When the inner peripheral surface of the cooling pipe 63 cannot be uniformly wetted by the liquefied refrigerant, a wick may be provided on the inner peripheral surface of the cooling pipe 63 as shown in the first and second embodiments. Good.

Further, in each of the above-mentioned embodiments, the core portion of the molding die is provided with the cooling portion so as to cool the core. However, in the present invention, the die casting die, the casting die or the cooling die is cooled. It can be applied to all necessary industrial equipment.

[0045]

As described above, according to the present invention, the temperature of the member to be cooled can be adjusted by adjusting the pressure, and the member to be cooled can be cooled efficiently.
Therefore, by adopting this cooling device for cooling the molding die, it is possible to improve the thermal efficiency as compared with the conventional method of cooling with cooling water, and to heat the molten resin filled in the cavity in a short time. There is an effect that it can be cooled and solidified, and the molding cycle time can be shortened.

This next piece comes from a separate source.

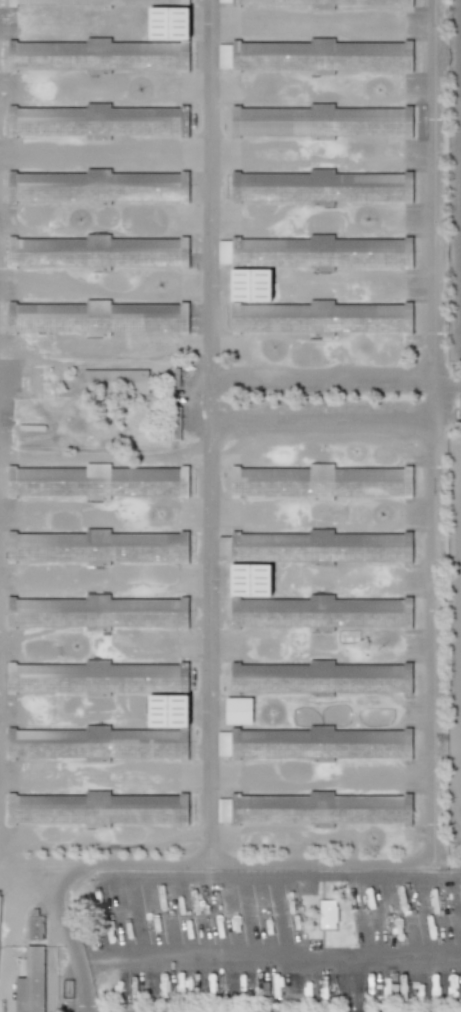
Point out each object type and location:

[Brief description of drawings]

FIG. 1 is an overall configuration diagram of a cooling device showing a first embodiment of the present invention.

FIG. 2 is a vertical sectional front view of the cooling unit according to the embodiment.

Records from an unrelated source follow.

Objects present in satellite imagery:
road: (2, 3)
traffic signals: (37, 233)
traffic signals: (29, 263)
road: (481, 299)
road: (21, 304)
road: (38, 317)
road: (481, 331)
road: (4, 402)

FIG. 3 is a vertical sectional front view of a cooling unit according to a second embodiment of the present invention.

FIG. 4 is a vertical sectional front view of a cooling unit according to a third embodiment of the present invention.

[Explanation of symbols]

DESCRIPTION OF SYMBOLS 1 ... Mold main body, 7 ... Core main body, 10a, 10b ... Cooling unit, 12 ... Cooling hole, 14 ... Wick, 29 ... Refrigerant tank, 31 ... Heat exchanger.

─────────────────────────────────────────────────── ─── Continuation of the front page (51) Int.Cl. ⁶ Identification code Office reference number FI technical display location F25D 9/00 D F28D 15/02 101 K

Claims (5)

[Claims] 1. A member to be cooled, a coolant supply source provided outside the member to be cooled, a pressure reducing device also provided outside the member to be cooled, having a pressure control function, and the heated member to be cooled. The liquefied refrigerant supplied from the refrigerant supply source provided in the member is vaporized by the decompression device,
A cooling device comprising: a cooling unit that cools the member to be cooled by the heat of vaporization; and a heat exchanger that cools the liquefied vaporized refrigerant vaporized by the cooling unit to liquefy it and return it to the refrigerant supply source. . 2. The cooling device according to claim 1, wherein the refrigerant supply source is a refrigerant tank whose pressure is reduced by a pressure reducing device. 3. The cooled member is a molding die,
The cooling device according to claim 1, further comprising a cooling unit near the cavity filled with the hot melt resin. 4. The cooling device according to claim 1, wherein the cooling unit is a wick that is set in a cooling hole provided in a member to be cooled and that allows a liquefied refrigerant to permeate by a capillary phenomenon. 5. The cooling device according to claim 1, wherein a plurality of the cooling units are provided on the member to be cooled and are communicated with each other through a refrigerant flow passage connected in series or in parallel.